Once the current goals of documenting the Scheme Library situation is complete, progress can be made towards streamlining the deployment of Descot application, and futher consideration can be made towards semi-automated porting of libraries from one system to another.
Library repositories are judged by three main criteria:
Current library repositories don't satsify these requirements sufficiently for the Scheme community. Descot provides the glue to form a collaborative web of shared code and libraries, where many servers serving library information can link together in an effective way, and where users do not have to use a single toolset to retrieve or manage their libraries.
Instead of forcing everyone to host their code on one server, or maintain two copies of code because they must release to the general public as well as the particular repositories they wish to host their libraries, Descot permits authors of libraries to "publish once" and let repositories pick up their code automatically. It saves the author time by allowing him to either host his own repository to be mirrored by others, or to submit just the metadata to a single repository, and let other repositories for each system pick it up. Since only the metadata is sent to the repository, the code is still retrieved from the same location as everyone else.
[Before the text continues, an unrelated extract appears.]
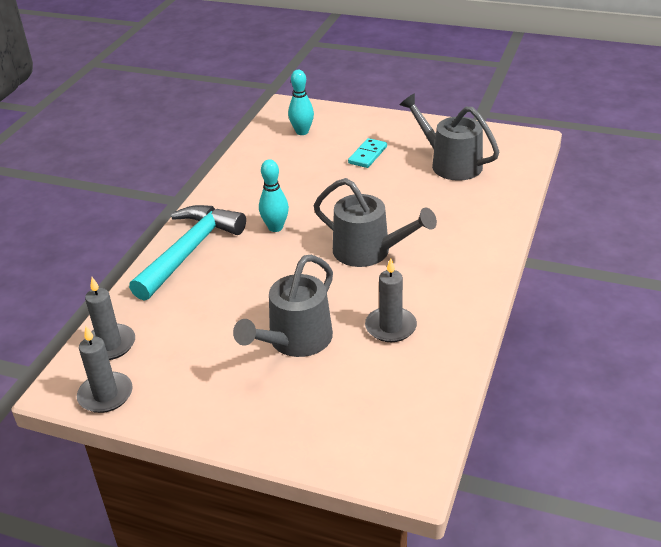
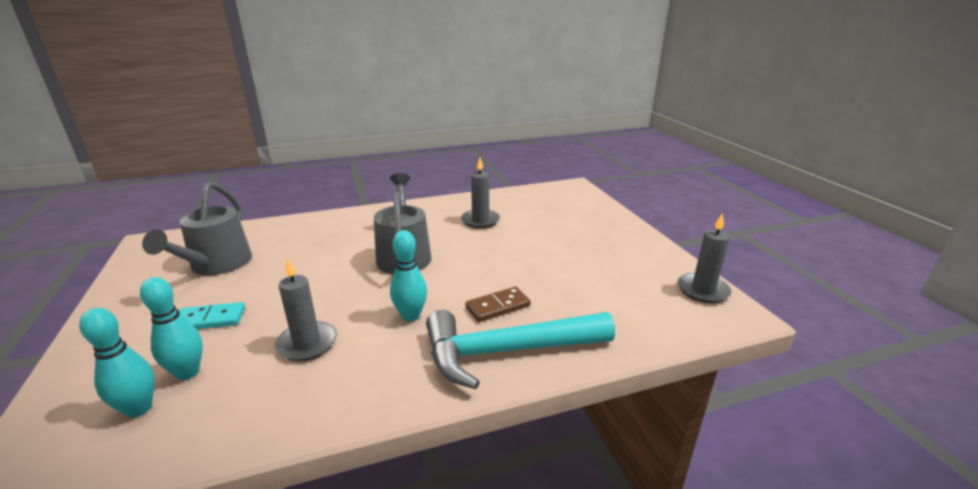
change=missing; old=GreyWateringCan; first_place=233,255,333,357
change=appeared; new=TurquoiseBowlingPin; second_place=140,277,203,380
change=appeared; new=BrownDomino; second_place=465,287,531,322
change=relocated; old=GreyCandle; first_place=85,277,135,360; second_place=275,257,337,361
As an user, Descot benefits you because you are no longer restricted to a specific toolchain for managing your libraries. Since Descot's interfaces are open and accessible, you can write your own tools to manage your libraries in the way you want, or chances are that someone will have already written them for you. You can access all Descot-compatible servers without ever having to change the way you want to work. Descot will integrate better with your Scheme implementation (using its own package management system if you so desire), and will let you manage libraries the way you want.
Since anyone can easily host their own repositories, it is easy to get started using Descot, and there is a much greater potential for the entire Scheme community to work with Descot, since it doesn't centralize everything into one way of doing things. This means that the number of available libraries that you can search easily and quickly, as well as install without hassle, is much greater than with a central repository that forces a specific set of tools on you.
Descot is not the entire package. It doesn't solve all the problems or provide all the tools that you need to manage packages. It makes it clear how tools are to communicate, and provides a standard interface for you to work with repositories, but it doesn't try to say how you should use the library information available in the repositories. We intend to provide some basic tools for users and authors, which should work well, but remember that Descot's focus isn't on the tools, its on how the tools talk. I hope that the Scheme community will step up and write their own tools to connect in with Descot, thus enhancing what people can do with Descot and making it better for everyone.
Descot also isn't a specific server for hosting libraries. It specifies how a server should behave, but it doesn't force you to use any one server over another. I provide a server for general use, and I hope to mirror most of the servers that will be launched, but there isn't any reason to host library information directly on my server unless you want to. It is easy to run your own descot server, and I'm writing more tools to make it easier everyday.
Most importantly, Descot isn't complete yet. It has a lot of cool things in it, but this isn't it! We'll be adding much more in the days ahead.